EXCERPT
■ ■ ■ ■

Paddy Larkin and Gerry McCann are pictured with Sinn Féin MLA Michael Ferguson (centre) at a press conference highlighting the PSNI's attempts to recruit people as informers.

Paddy Larkin and Gerry McCann are pictured with Sinn Féin MLA Michael Ferguson (centre) at a press conference highlighting the PSNI's attempts to recruit people as informers.

Two Belfast men told a press conference on Tuesday 1 June how members of the PSNI Special Branch had approached them and asked them to become informers.

Paddy Larkin from Ardoyne told the Sinn Féin press conference that members of the PSNI started to put pressure on him after he had been charged with possessing an offensive weapon last year.

A catapult was found in his car while he was travelling to watch a Glasgow Celtic match and he was charged to appear at court in Stranraer. When Larkin was due to appear in court he was arrested in Belfast by the PSNI.

Said Larkin: "The PSNI handcuffed me and brought me to the harbour in Belfast to bring me to the court in Scotland. While in the restaurant on the boat, a PSNI member showed me a wallet full of money and said that if I helped them they would help me. I told them 'no chance'."

■ ■ ■ ■

WORK ITEM A
Decide whether each statement agrees with the report on the PSNI informer approaches: (i) the press conference took place on Tuesday 1 June; (ii) the catapult was found in Paddy Larkin's home; (iii) Larkin accepted the PSNI's offer. For each, answer yes or no and quote the words of the report that settle it.
WORK ITEM B
Turn the paragraph of the report on the PSNI informer approaches that begins "A catapult was found" into a short list that keeps its main facts.
WORK ITEM C
Write the next part of the report on the PSNI informer approaches, picking up after Larkin's quoted account.

■ ■ ■ ■

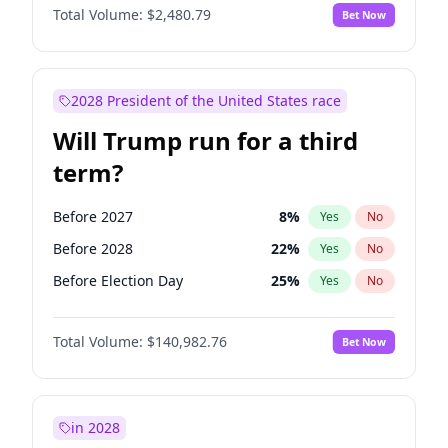
Total Volume:
$2,480.79
Bet Now
2028 President of the United States race
Will Trump run for a third
term?
Before 2027
8
%
Yes
No
Before 2028
22
%
Yes
No
Before Election Day
25
%
Yes
No
Total Volume:
$140,982.76
Bet Now
in 2028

■ ■ ■ ■

TASK RESULT A
(i) Yes: "told a press conference on Tuesday 1 June"
(ii) No: "A catapult was found in his car"
(iii) No: "I told them 'no chance'."

TASK RESULT B
- A catapult was found in Larkin's car on his way to a Glasgow Celtic match.
- He was charged to appear at court in Stranraer.
- When he was due in court, the PSNI arrested him in Belfast.

TASK RESULT C
Larkin said he was approached again as he sat in the cells at the court, when one of the PSNI members told him he "could sort this out" for him.

"Again I told them I wasn't interested in helping them. Since that episode I have received countless phone calls from the PSNI asking me if I had changed my mind. I even changed my phone but they got the new number and continued to call me and ask me to inform. I wish they would just leave me alone."

West Belfast man Gerry McCann, who also appeared at the press conference, said that the PSNI put pressure on him to become an informant following his arrest last June for assault.

"They told me my charges could 'disappear' if I kept an eye on known republicans in West Belfast. I went to Sinn Féin about the approaches from the PSNI who told me to log all the details with my solicitor."

Sinn Féin Assembly member Michael Ferguson, who accompanied both men at the press conference, said that the approaches to the men illustrated "only too well that the Special Branch's dirty war against the nationalist community continues.

"Sinn Féin has received other reports of similar Special Branch activity across the Six Counties," he said and the party would continue to monitor the situation.

The Sinn Féin MLA criticised the Policing Board, saying "the activity of Special Branch is never discussed by this body because they are powerless to do anything about it.

"Also those, in particular the SDLP, who support the current policing arrangements need to answer questions about this Special Branch activity, running agents, trying to recruit agents and still spying on the nationalist community".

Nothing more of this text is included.